### Exercise instructions
Repeat the listing exactly, minus the pictures.

### Recorded data
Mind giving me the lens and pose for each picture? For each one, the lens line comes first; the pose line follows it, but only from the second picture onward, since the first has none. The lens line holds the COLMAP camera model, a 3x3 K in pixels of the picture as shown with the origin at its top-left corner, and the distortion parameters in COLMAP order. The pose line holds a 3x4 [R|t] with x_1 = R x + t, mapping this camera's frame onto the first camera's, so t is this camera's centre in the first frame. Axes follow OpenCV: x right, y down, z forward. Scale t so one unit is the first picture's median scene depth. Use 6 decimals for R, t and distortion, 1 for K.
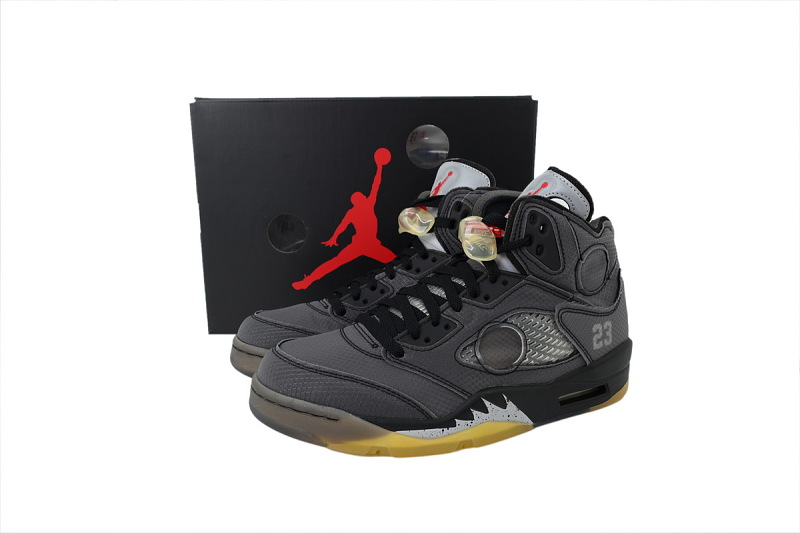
lens RADIAL K [[559.7, 0, 400.0], [0, 559.7, 266.5], [0, 0, 1]] dist [-0.001899, -0.000077]
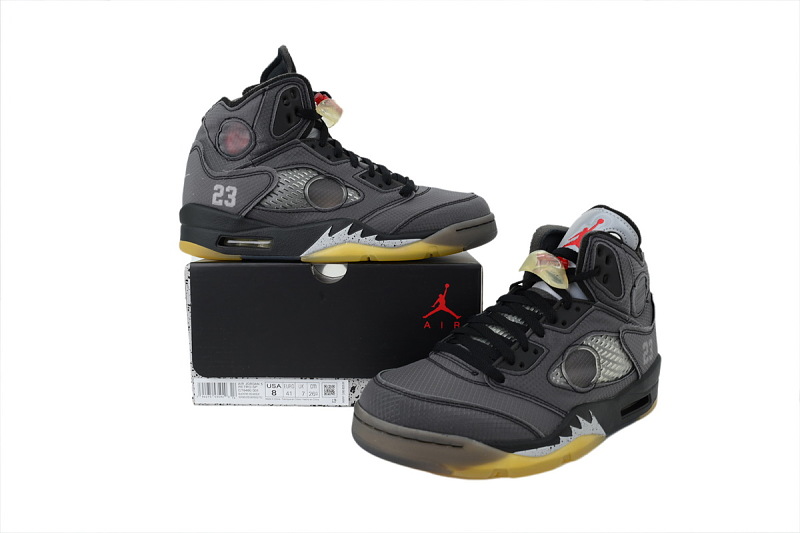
lens RADIAL K [[559.7, 0, 400.0], [0, 559.7, 266.5], [0, 0, 1]] dist [-0.001899, -0.000077]
pose [[0.971931, -0.017626, 0.234605, -0.422386], [0.025623, 0.999188, -0.031082, -0.030665], [-0.233867, 0.036221, 0.971594, -0.001768]]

### Result of the exercise
Mind giving me the lens and pose for each picture? For each one, the lens line comes first; the pose line follows it, but only from the second picture onward, since the first has none. The lens line holds the COLMAP camera model, a 3x3 K in pixels of the picture as shown with the origin at its top-left corner, and the distortion parameters in COLMAP order. The pose line holds a 3x4 [R|t] with x_1 = R x + t, mapping this camera's frame onto the first camera's, so t is this camera's centre in the first frame. Axes follow OpenCV: x right, y down, z forward. Scale t so one unit is the first picture's median scene depth. Use 6 decimals for R, t and distortion, 1 for K.
lens RADIAL K [[559.7, 0, 400.0], [0, 559.7, 266.5], [0, 0, 1]] dist [-0.001899, -0.000077]
lens RADIAL K [[559.7, 0, 400.0], [0, 559.7, 266.5], [0, 0, 1]] dist [-0.001899, -0.000077]
pose [[0.971931, -0.017626, 0.234605, -0.422386], [0.025623, 0.999188, -0.031082, -0.030665], [-0.233867, 0.036221, 0.971594, -0.001768]]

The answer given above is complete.